USD/JPY rose above 146.00 for the first time in a week as US Treasury yields rose sharply after the release of the Fed’s favorite inflation report. The 10-year U.S. Treasury yield rose four-and-a-half points to 3.909 percent, holding the major to 146.17 after returning to daily lows of 145.56.

USD/JPY Price Forecast: Technical Insights

USD/JPY is biased lower despite breaking above the Tenkan-Sen at 145.39. The Relative Strength Index (RSI) shows that momentum is mixed, with the indicator in bearish territory but aiming higher.

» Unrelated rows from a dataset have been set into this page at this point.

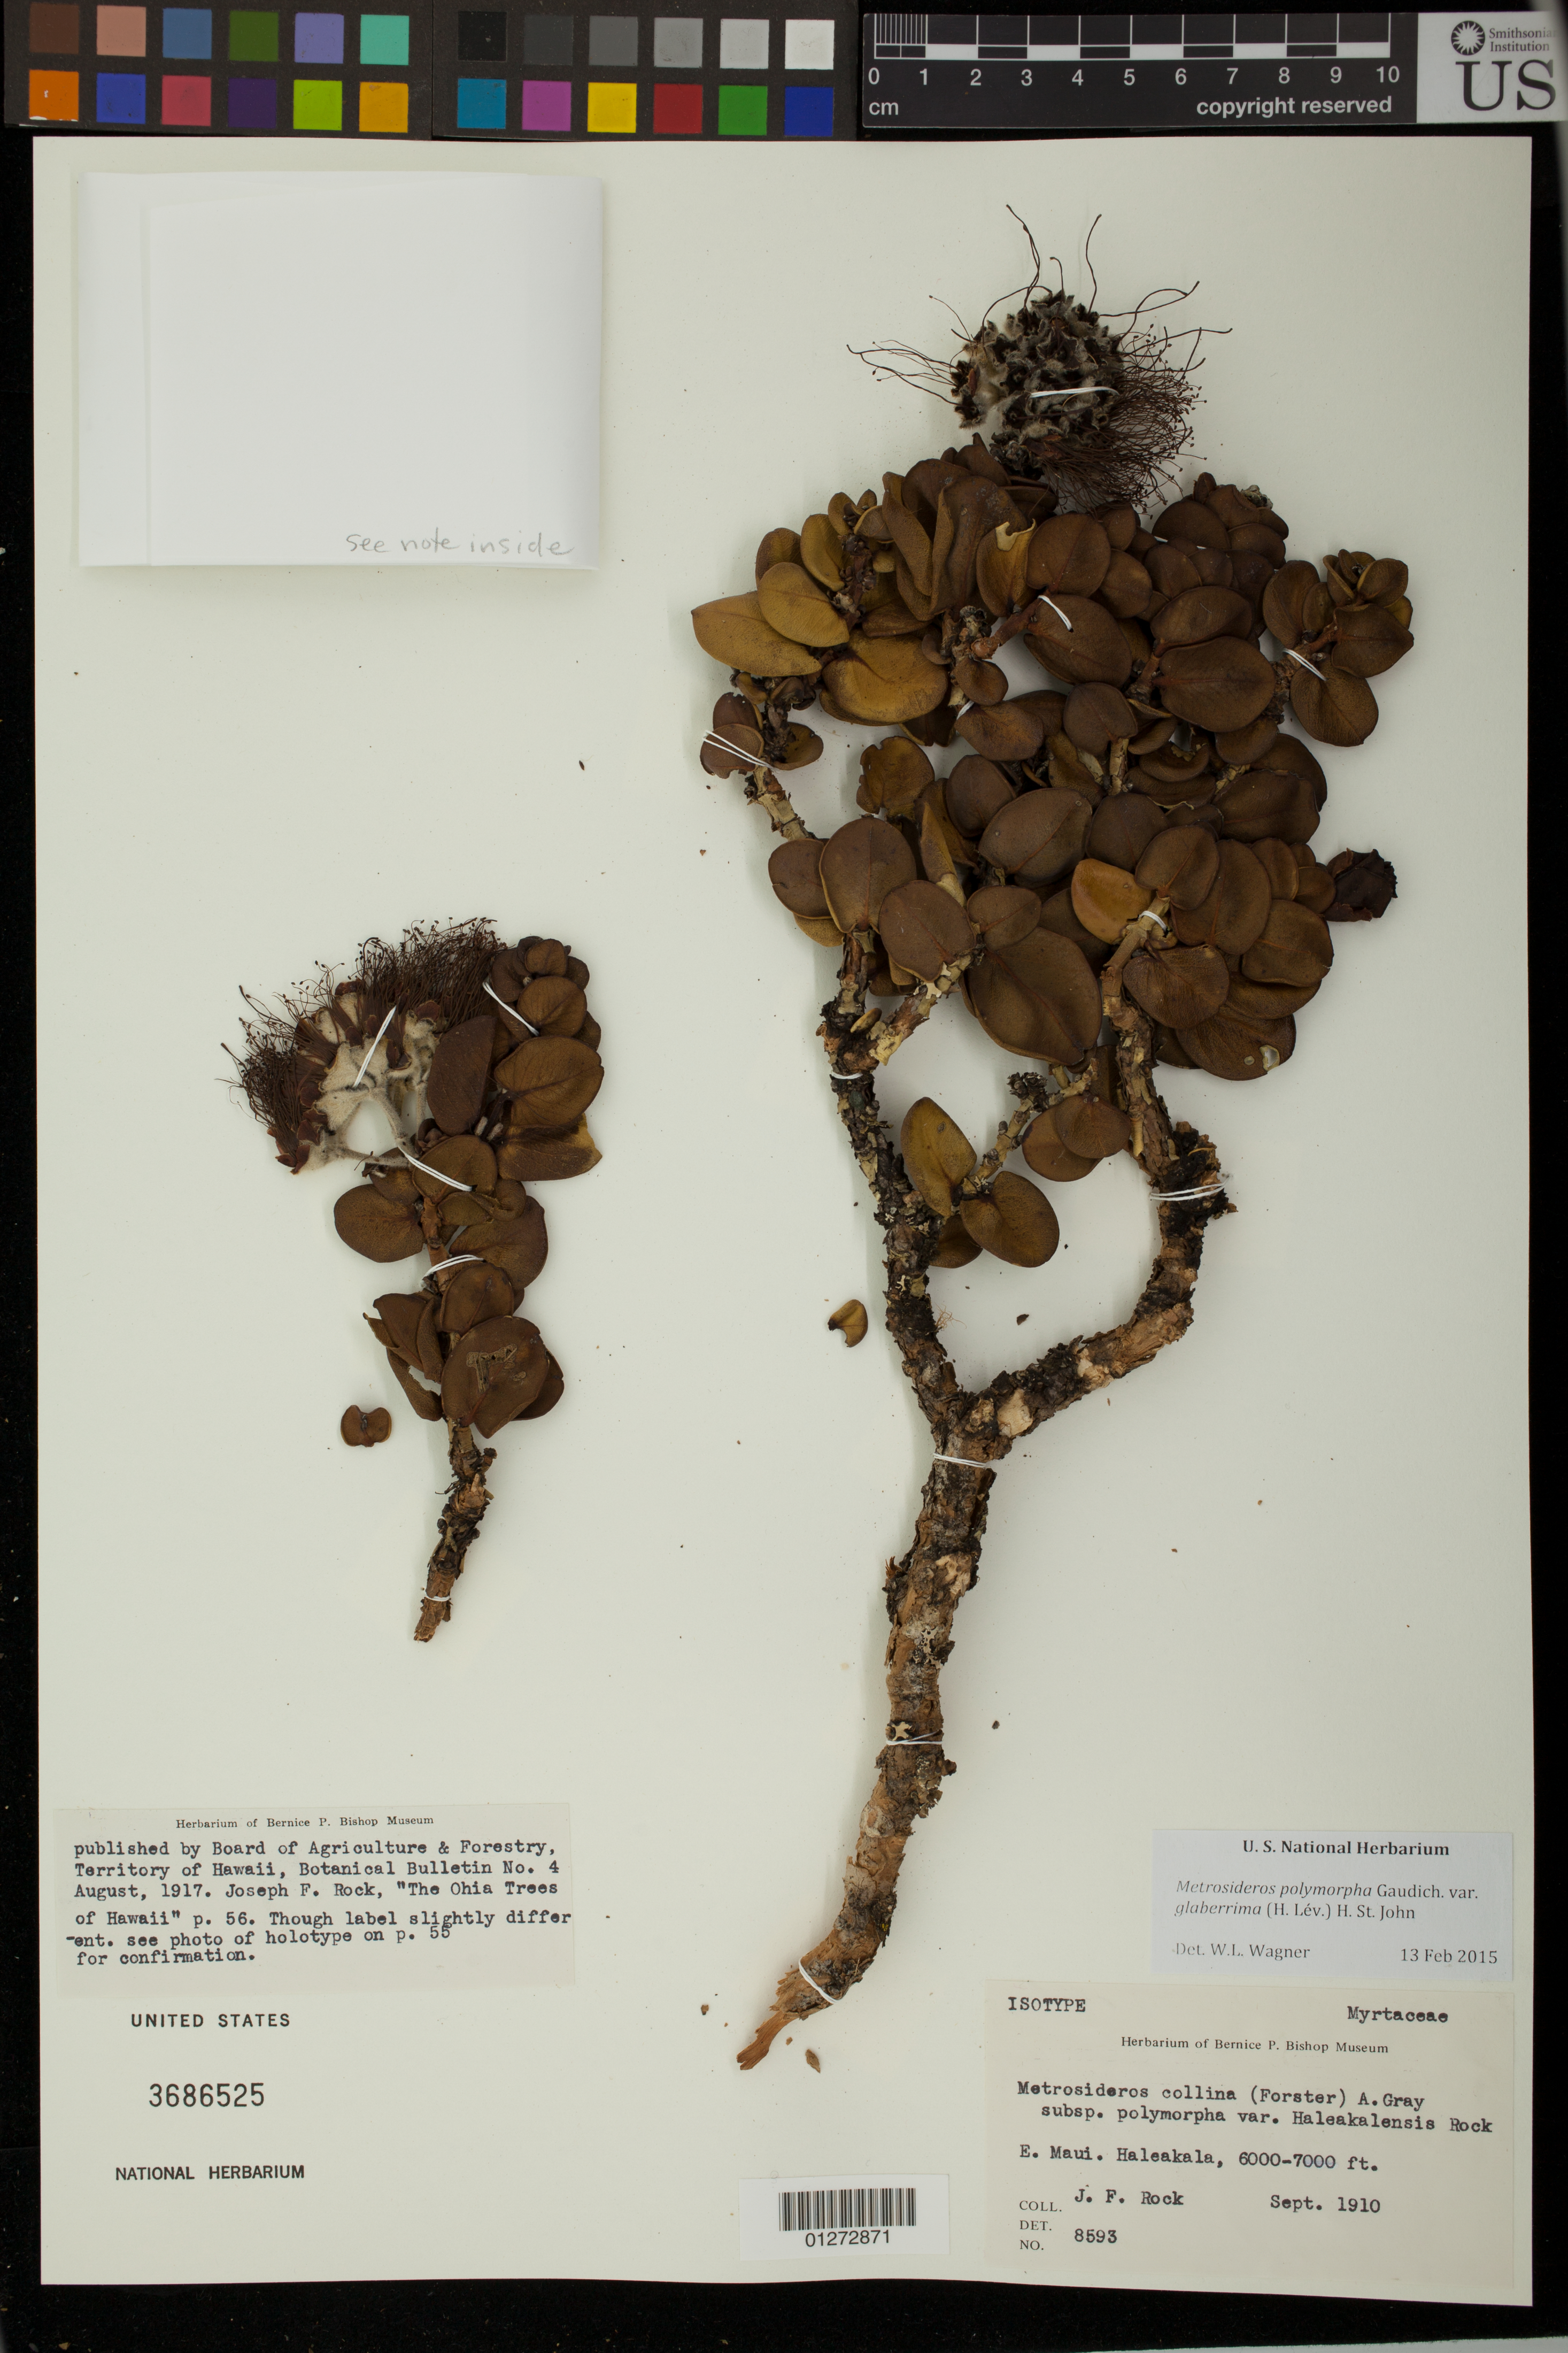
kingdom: Plantae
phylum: Tracheophyta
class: Magnoliopsida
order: Myrtales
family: Myrtaceae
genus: Metrosideros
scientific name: Metrosideros collina var. haleakalensis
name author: Rock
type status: Isotype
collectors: J. F. Rock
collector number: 8593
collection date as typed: Sep 1910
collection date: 1910-09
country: United States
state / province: Hawaii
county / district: Maui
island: Maui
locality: East Maui, Haleakala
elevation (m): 1829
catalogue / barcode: US 3686525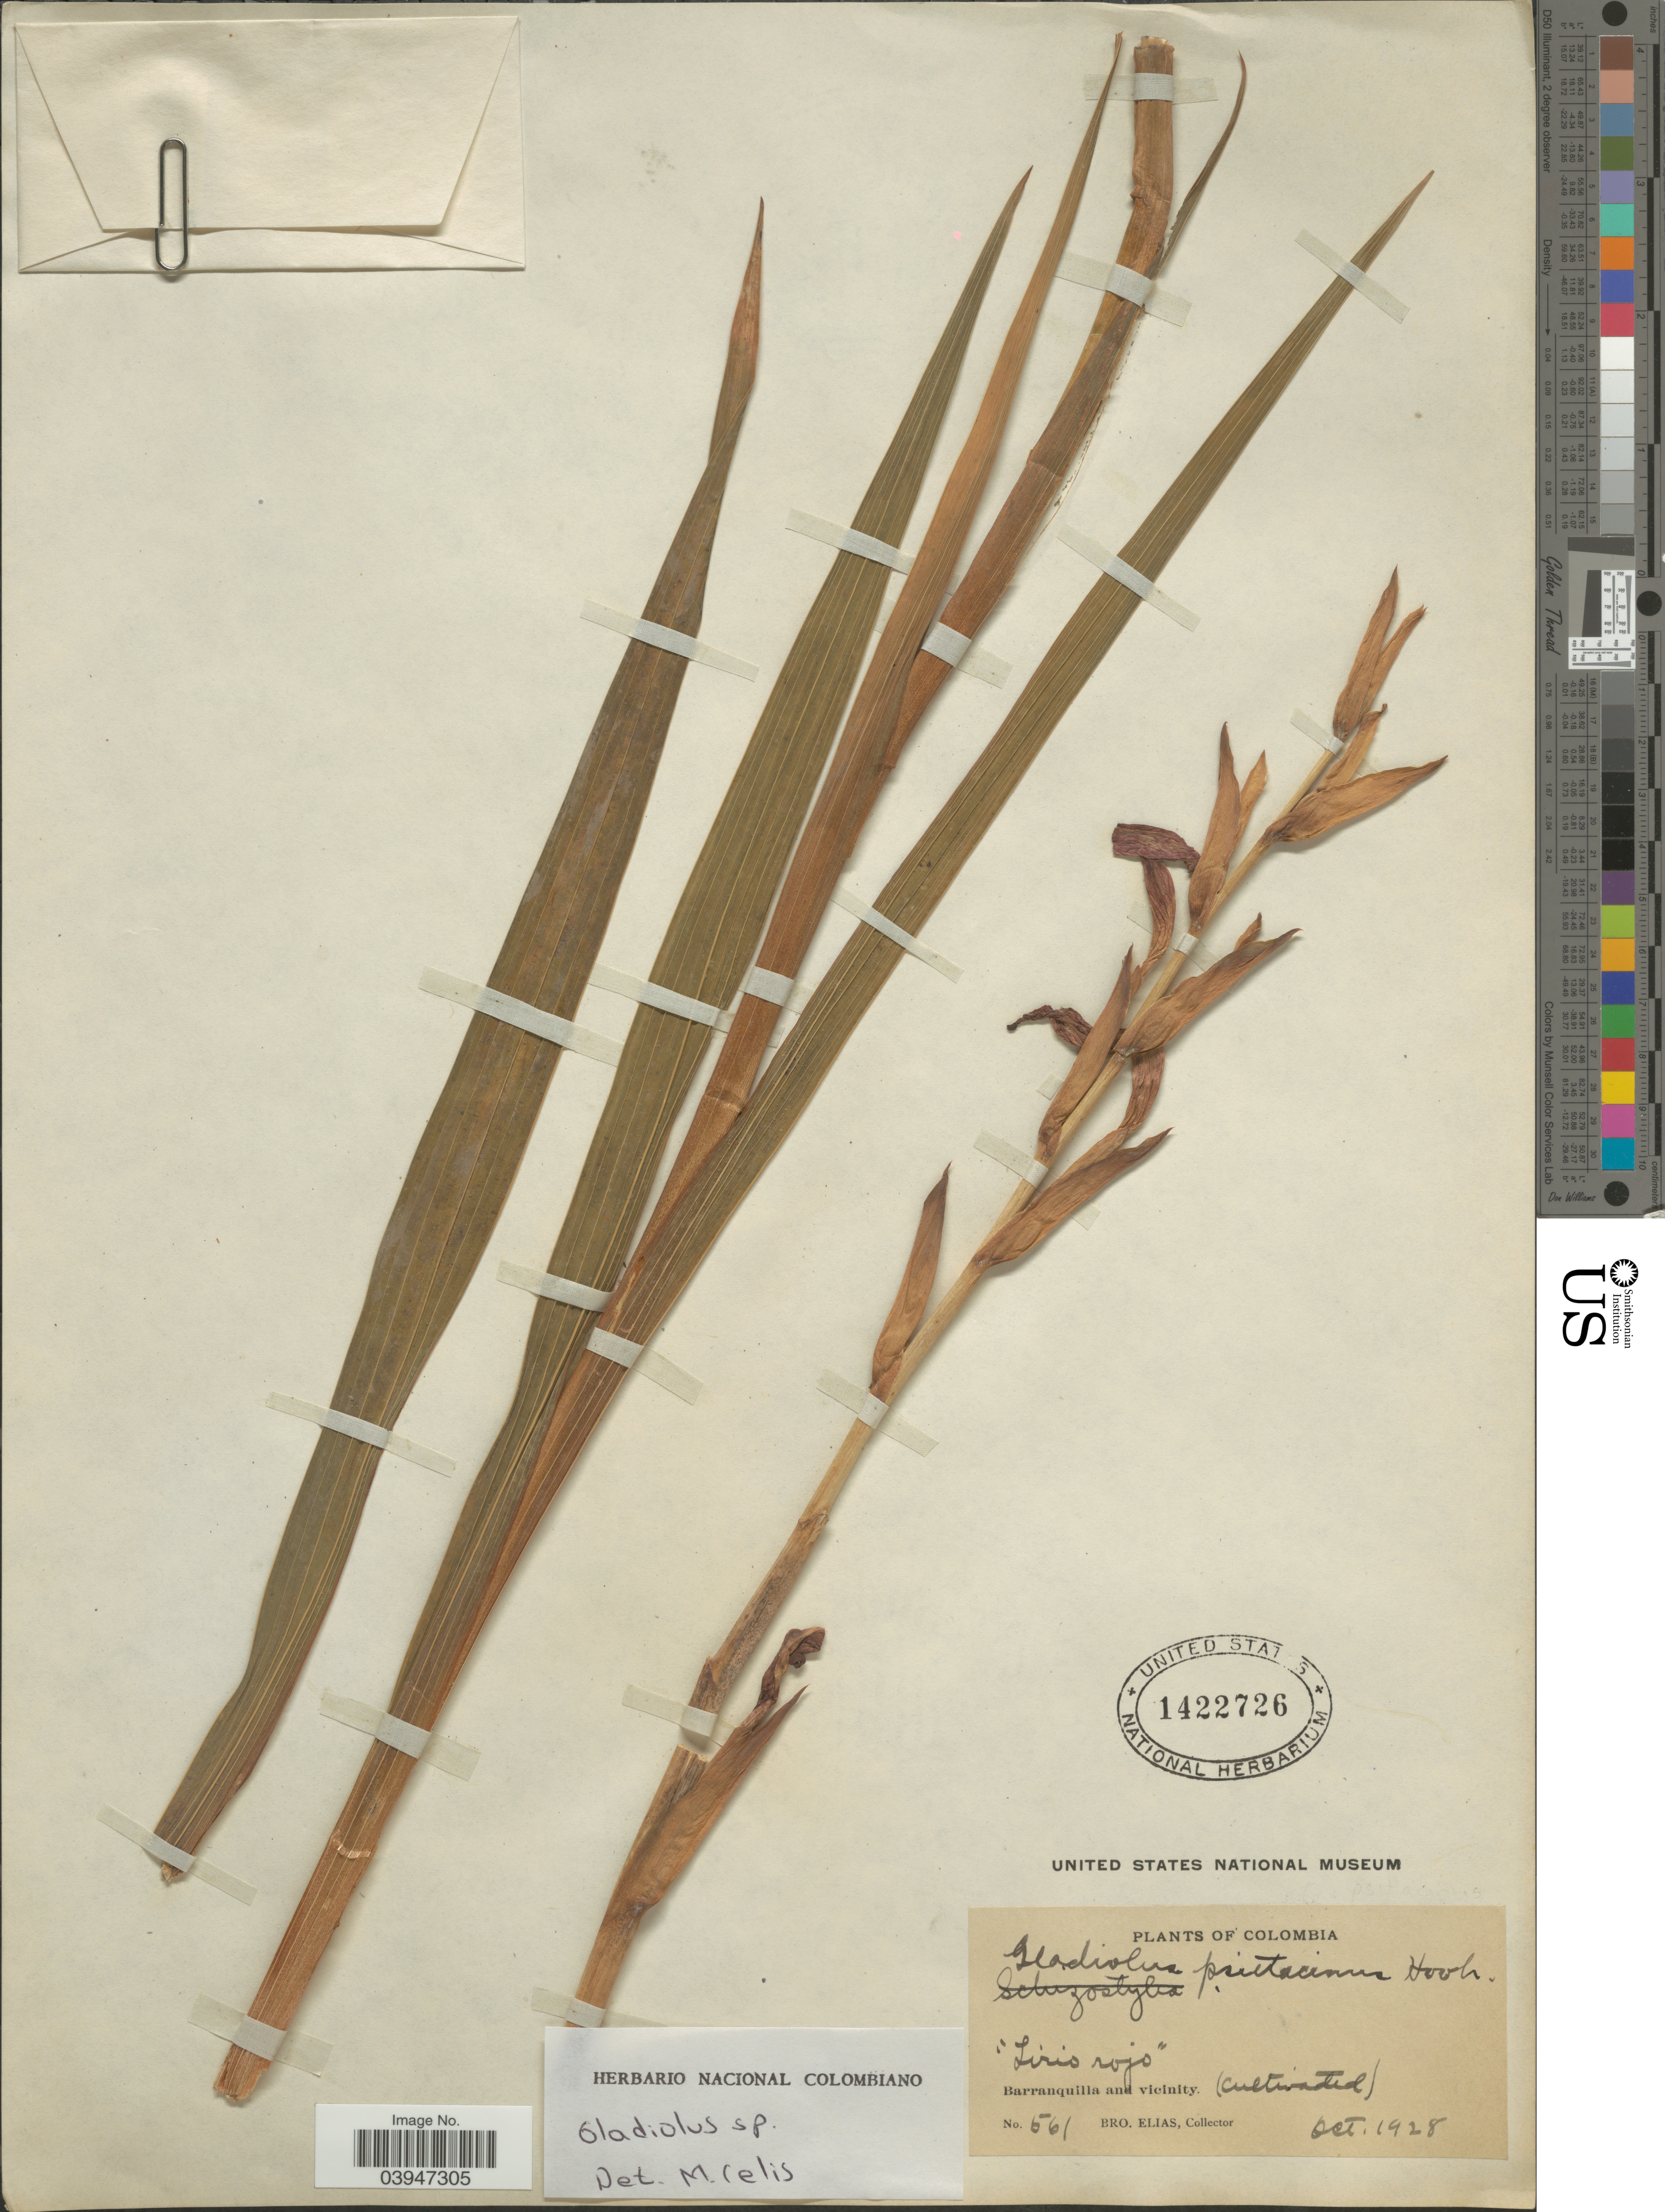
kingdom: Plantae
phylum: Tracheophyta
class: Liliopsida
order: Asparagales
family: Iridaceae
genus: Gladiolus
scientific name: Gladiolus sp.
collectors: Bro. Elias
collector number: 561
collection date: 1928-10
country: Colombia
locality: Barranquilla and vicinity. (Cultivated).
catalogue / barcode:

Short-term buyers are in charge but need to push spot USD/JPY above the Senkou Span A at 146.93 and cross the Kijun-Sen at 148.46 before it can break the last cycle high at 149.39, the daily high from August 15.

Conversely, a USD/JPY move below the Tenkan-Sen will expose the last low of the cycle, seen at 143.44, the lowest since August 26. The pair could extend its losses above this level and sellers could target August 5 to 141.69.

USD/JPY Price Action – Daily Chart

Frequently Asked Questions about the Japanese Yen

The Japanese Yen (JPY) is one of the most traded currencies in the world. Its value is largely determined by the performance of the Japanese economy, but more specifically by Bank of Japan policy, the difference between Japanese and US bond yields, or risk sentiment among traders, among other factors.

One of the Bank of Japan’s mandates is currency control, so its moves are key for the yen. The BoJ has intervened directly in currency markets on occasion, generally to depress the yen, although it refrains from doing so because of the political concerns of its main trading partners. The BoJ’s current ultra-loose monetary policy, based on massive stimulus to the economy, has caused the yen to depreciate against its major peers. This process has been exacerbated more recently by a widening policy divergence between the Bank of Japan and other major central banks, which have opted to raise interest rates sharply to combat decades-high levels of inflation.

The BoJ’s stance of sticking to ultra-loose monetary policy has led to increased policy divergence with other central banks, particularly the US Federal Reserve. This supports a widening of the spread between US and Japanese 10-year bonds, which favors the US dollar against the Japanese yen.

The Japanese yen is often seen as a safe investment. This means that during periods of market stress, investors are more likely to put their money into the Japanese currency due to its supposed reliability and stability. Troubled times are likely to strengthen the value of the yen against other currencies considered riskier to invest in.